Accordingly, the capacity to unify a fragmented body- whose fragmentation has been aggravated by Khomeinist rule, which has now been in place for just under half a century- was common to both interventions.
On the other hand, many Iranians, especially after having been subjected to unprecedented repression, now see foreign intervention as a potential solution, if not the only solution; all the more so as cracks have begun to emerge within the boundaries of the regime itself. Here, several compelling arguments emerge, foremost among them the urgent need to end the bloodshed, sever the head of the “Axis of Resistance” rather than merely amputating its limbs, and the opposition’s inability to dislodge this regime and confront its extreme violence. One could also add that historical precedents suggest “Oriental despotism” that rarely leads societies to rise up for freedom, and on the rare occasions when they do, success was often far-fetched.
However, regardless of toppling Mossadegh and Iran’s war with Iraq there are some reasons for caution. Persians make up less than half of Iran’s population, and their relations with the Azerbaijani, Baluchi, Kurdish, Arab, and other minorities are far from harmonious. That is despite Iran’s relative success, historically, in consolidating the national centre and keeping the periphery in its orbit. Many comparable cases suggest that this kind of political system is far more likely to undermine the national fabric than to strengthen it. All of these factors are likely to couple a shift in Iran, especially if it comes through foreign intervention, with civil war, particularly at this Global moment when inflamed identities dominate horizons. We can imagine the serpents could emerge from this Pandora’s box and bite Iran, the region, and the world with waves of refugees and displacement as resources diminish, as well as the repercussions for terrorism, drug trafficking, and the proliferation of whatever enriched uranium and biological and chemical weapons the current regime has diligently nurtured and safeguarded.
Lest we forget, we are speaking about a country of 93 million people that has a surface area of approximately 1.65 million square kilometers- larger than France, Germany, Britain, Italy, and Portugal combined. It shares borders with Pakistan, Afghanistan, Turkmenistan, Azerbaijan, Armenia, Turkey, and Iraq; the waters of the Gulf are all that separate Iran from Arab Gulf states, and it is not far from southwestern Russia.

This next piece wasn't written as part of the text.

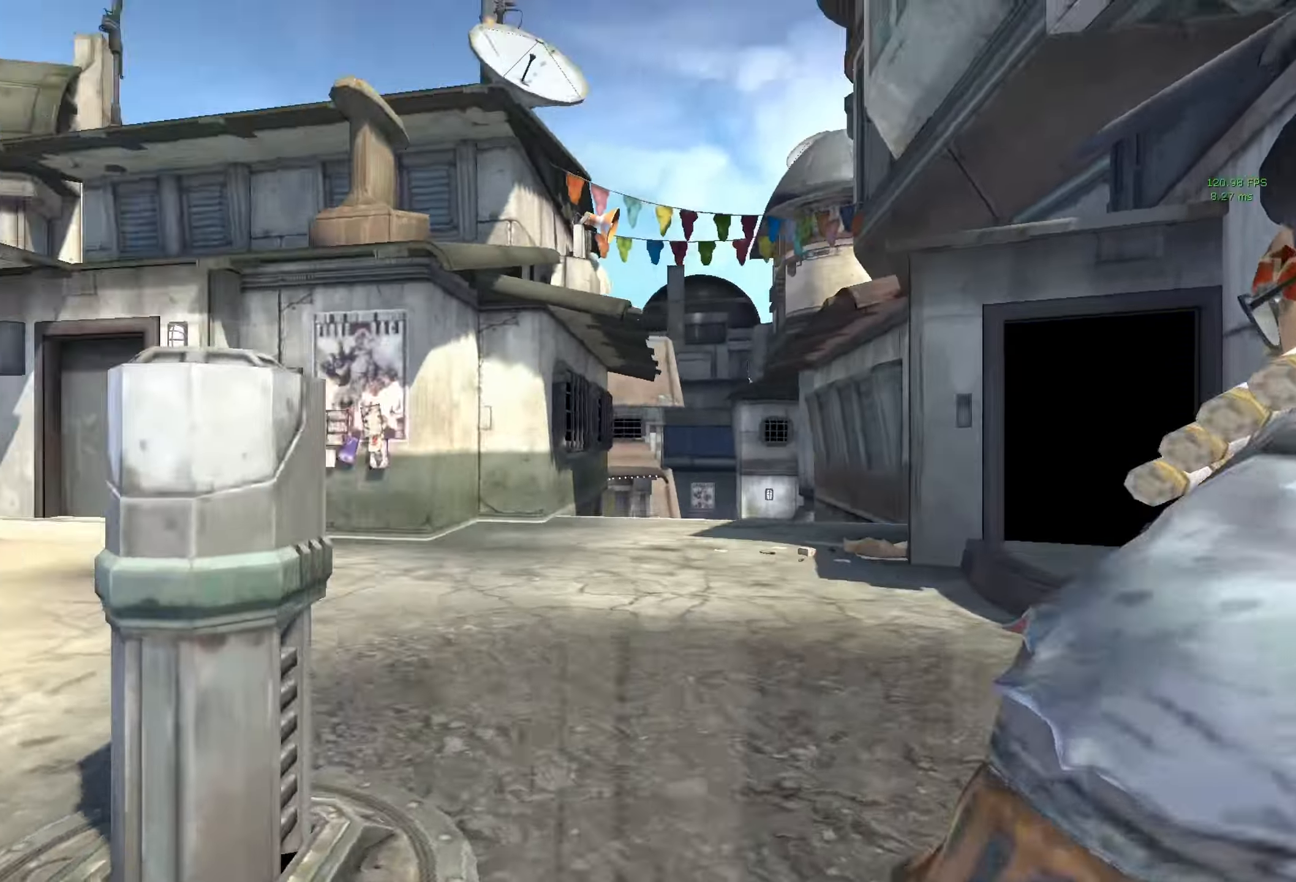
{"keys": ["d"], "mouse": [], "events": [[133, "w", "down"], [317, "d", "down"], [417, "w", "up"]]}
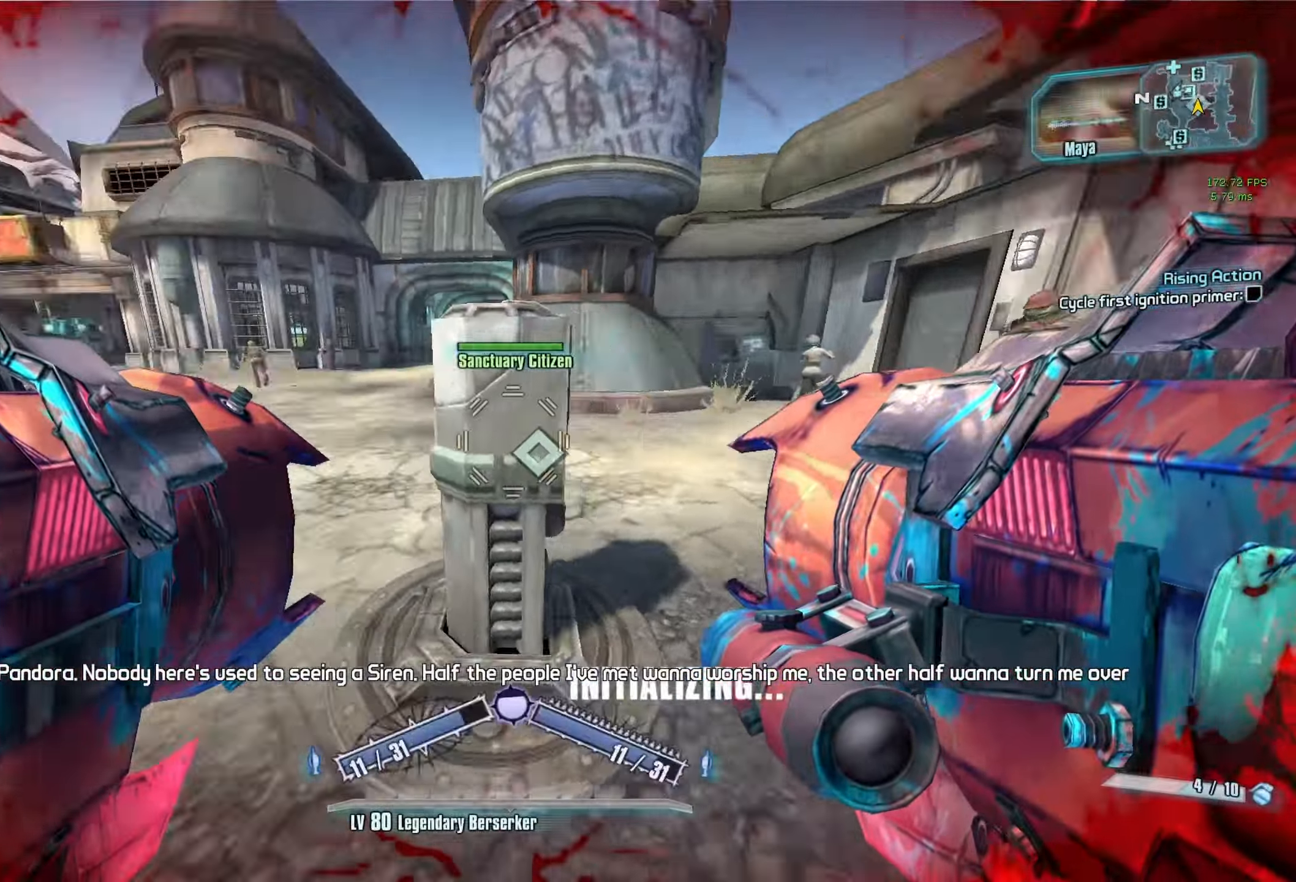
{"keys": ["a", "shift", "w"], "mouse": [], "events": [[150, "mouse_wheel_down", "down"], [200, "d", "up"], [233, "a", "down"], [383, "mouse_wheel_down", "up"], [433, "w", "down"], [483, "shift", "down"]]}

On top of that, there is no unified opposition to the regime. If we set aside talk of oil, the Shah’s pampered son, and, tomorrow, maybe many Rivieras, no alternative project appears to have taken shape, even in the minimal sense.
There is no doubt that the regime engages in blackmail and deliberately stokes panic over catastrophic outcomes instead of preventing them by offering genuine concessions, first to its own people, and second to the world. Nonetheless, advocating intervention, given the harrowing potential repercussions, which would make intervention in Iraq and Afghanistan seem like unqualified successes, calls for counting not to ten, but to a thousand.